But some conservatives go further. Rather than expanding eligibility for social and tax supports to eliminate bias against married couples, some propose cutting or eliminating these supports all together. Their rationale is that the state is replacing and making irrelevant fathers by providing financial support. The implicit argument is that if these government-funded supports were removed then fathers would step up to the plate with marriage and more financial and practical support for their children and their “baby mommas.”

There is no actual evidence that leaving women and children destitute inspires significant numbers of men to make sacrifices for them that these men would otherwise would not choose. And there are many situations in which marrying the father would not help and may actually make the situation worse, failing to provide financial or practical support, pushing a couple to get married without free consent or knowing each other well (a nullable union in Catholic doctrine), or exposing the mother and/or her children to neglect and/or abuse. The Guttmacher Institute study shows a high prevalence of many of these situations among mothers choosing abortion [2]:

Not sure about relationship — 19%
Would have to find a new place to live —19%
Not enough support from husband or partner — 14%
Husband or partner wants me to have an abortion — 14%
Husband or partner is unemployed — 12%
Partner and I can’t or don’t want to get married — 12%|
Not in a relationship right now — 11%
Relationship or marriage may break up soon — 11%
Currently or temporarily on welfare or public assistance — 8%

While sometimes these categories overlap — women could choose multiple reasons — overall 73% of women having abortions cited the broad category of “can’t afford a baby now” and 48% cited “don’t want to be a single mother or having relationship problems” as a key reason for having an abortion. Yet only 8% cited being on public assistance — which might be jeopardized by marriage — as an important reason. It is evident that very few abortions would be prevented by removing welfare to “incentivize” expectant couples to get married.

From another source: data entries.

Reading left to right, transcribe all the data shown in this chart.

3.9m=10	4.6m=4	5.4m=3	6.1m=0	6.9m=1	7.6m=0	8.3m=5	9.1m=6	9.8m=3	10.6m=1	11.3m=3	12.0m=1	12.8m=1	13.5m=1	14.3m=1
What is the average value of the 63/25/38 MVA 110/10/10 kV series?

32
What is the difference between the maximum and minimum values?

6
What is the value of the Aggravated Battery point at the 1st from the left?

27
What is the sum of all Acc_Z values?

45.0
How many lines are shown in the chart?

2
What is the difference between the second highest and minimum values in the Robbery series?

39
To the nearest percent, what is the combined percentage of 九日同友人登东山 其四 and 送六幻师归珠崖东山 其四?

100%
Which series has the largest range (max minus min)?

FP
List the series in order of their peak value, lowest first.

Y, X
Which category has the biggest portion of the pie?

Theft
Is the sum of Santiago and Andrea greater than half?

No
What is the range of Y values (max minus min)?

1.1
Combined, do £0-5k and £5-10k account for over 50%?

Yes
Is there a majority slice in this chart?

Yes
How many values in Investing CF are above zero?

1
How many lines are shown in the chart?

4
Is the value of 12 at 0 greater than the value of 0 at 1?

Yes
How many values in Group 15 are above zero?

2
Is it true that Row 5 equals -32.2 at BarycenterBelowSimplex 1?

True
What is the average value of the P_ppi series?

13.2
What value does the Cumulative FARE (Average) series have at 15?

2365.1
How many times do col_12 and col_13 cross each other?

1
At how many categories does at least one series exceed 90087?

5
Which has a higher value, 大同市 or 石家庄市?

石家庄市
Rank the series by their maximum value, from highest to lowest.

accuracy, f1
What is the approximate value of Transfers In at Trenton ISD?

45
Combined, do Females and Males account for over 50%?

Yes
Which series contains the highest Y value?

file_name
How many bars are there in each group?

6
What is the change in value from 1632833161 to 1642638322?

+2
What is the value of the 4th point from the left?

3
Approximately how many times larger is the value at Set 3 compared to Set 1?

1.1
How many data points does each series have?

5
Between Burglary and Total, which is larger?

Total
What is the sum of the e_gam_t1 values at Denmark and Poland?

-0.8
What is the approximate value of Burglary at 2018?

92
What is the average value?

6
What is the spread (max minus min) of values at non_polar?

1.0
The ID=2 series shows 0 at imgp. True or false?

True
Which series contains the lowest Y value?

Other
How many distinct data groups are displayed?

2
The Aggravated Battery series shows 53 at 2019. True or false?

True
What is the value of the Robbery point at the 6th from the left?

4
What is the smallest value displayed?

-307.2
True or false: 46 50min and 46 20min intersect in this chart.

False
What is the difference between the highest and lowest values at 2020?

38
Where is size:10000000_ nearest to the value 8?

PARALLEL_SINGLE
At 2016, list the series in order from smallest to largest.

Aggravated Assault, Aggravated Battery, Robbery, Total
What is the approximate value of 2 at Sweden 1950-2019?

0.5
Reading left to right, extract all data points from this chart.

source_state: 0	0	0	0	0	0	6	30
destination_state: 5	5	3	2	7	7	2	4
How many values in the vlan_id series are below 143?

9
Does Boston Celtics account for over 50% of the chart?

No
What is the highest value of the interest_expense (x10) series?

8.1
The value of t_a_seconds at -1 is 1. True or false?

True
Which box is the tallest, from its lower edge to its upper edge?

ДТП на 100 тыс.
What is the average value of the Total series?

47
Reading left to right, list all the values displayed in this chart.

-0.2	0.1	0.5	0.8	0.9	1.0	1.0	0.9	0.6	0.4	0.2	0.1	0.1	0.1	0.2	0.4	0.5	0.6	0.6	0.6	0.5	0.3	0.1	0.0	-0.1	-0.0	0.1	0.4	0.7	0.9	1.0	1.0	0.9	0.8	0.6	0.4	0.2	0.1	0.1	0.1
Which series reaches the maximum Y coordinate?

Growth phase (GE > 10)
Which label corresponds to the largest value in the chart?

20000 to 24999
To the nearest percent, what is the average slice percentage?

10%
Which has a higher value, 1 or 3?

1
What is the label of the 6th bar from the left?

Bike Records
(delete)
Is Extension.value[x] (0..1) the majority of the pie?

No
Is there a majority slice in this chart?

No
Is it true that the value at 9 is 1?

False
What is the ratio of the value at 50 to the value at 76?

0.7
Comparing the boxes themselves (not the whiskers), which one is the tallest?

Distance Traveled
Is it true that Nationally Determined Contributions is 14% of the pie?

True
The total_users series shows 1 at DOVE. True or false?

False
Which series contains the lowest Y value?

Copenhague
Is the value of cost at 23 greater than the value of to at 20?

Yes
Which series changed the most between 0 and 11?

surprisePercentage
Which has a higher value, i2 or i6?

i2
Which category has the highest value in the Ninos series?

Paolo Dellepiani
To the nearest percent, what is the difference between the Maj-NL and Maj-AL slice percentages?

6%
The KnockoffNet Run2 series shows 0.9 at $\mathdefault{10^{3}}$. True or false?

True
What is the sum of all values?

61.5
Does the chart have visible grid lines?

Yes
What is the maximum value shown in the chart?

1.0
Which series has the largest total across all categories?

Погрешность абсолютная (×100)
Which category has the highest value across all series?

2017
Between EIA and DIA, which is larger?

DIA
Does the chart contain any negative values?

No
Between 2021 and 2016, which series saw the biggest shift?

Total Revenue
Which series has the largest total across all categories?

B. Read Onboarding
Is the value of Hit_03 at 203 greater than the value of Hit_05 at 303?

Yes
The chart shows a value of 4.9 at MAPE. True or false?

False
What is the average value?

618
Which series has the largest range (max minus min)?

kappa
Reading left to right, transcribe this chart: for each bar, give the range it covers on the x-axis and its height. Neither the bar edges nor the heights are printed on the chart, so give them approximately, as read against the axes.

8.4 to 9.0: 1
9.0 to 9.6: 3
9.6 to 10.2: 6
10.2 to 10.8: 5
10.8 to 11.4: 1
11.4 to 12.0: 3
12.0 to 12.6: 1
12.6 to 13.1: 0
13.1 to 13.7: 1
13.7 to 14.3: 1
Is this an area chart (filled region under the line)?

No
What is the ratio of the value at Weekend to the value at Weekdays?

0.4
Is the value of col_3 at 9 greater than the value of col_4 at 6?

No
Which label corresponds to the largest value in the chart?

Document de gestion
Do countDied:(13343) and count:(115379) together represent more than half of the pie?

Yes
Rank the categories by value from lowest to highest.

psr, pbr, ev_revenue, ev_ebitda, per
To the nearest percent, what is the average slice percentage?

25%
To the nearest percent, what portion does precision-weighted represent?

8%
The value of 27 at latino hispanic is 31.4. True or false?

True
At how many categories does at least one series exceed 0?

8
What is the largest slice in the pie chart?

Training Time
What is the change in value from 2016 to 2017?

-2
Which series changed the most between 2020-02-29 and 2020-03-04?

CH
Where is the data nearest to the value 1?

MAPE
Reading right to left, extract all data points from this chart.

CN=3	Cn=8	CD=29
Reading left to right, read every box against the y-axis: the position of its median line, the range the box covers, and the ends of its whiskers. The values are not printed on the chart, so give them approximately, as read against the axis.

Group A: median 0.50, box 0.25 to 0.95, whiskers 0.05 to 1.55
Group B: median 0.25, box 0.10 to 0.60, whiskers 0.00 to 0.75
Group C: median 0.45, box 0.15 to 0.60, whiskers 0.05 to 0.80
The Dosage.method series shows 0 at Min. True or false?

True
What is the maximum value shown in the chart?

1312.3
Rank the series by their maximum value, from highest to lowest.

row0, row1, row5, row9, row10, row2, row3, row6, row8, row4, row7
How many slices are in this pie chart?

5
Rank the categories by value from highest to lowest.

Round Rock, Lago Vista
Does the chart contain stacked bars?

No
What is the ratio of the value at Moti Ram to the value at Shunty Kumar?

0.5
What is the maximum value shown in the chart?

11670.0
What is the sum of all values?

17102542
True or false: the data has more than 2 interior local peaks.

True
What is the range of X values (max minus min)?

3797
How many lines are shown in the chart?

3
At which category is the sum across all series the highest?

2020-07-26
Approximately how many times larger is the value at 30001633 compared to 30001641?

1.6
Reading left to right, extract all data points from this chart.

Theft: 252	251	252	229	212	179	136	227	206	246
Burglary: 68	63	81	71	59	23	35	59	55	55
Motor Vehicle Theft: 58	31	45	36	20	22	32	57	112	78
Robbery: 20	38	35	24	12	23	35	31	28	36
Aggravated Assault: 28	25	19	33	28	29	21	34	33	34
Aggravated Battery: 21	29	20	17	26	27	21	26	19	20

Meanwhile, in countries with fewer social supports, poverty drives more married women to get abortions. In developed countries, despite falling rates of marriage, social welfare programs have been driving down abortion to rates below what they are in developing countries where abortion is legally prohibited or highly restricted [1].

Marriage simply is not a substitute for healthcare, paid leave, affordable childcare, and just wages. We need to be supporting both/and, not pitting them against each other, if we wish to support the lives of the unborn and healthy and enduring family life.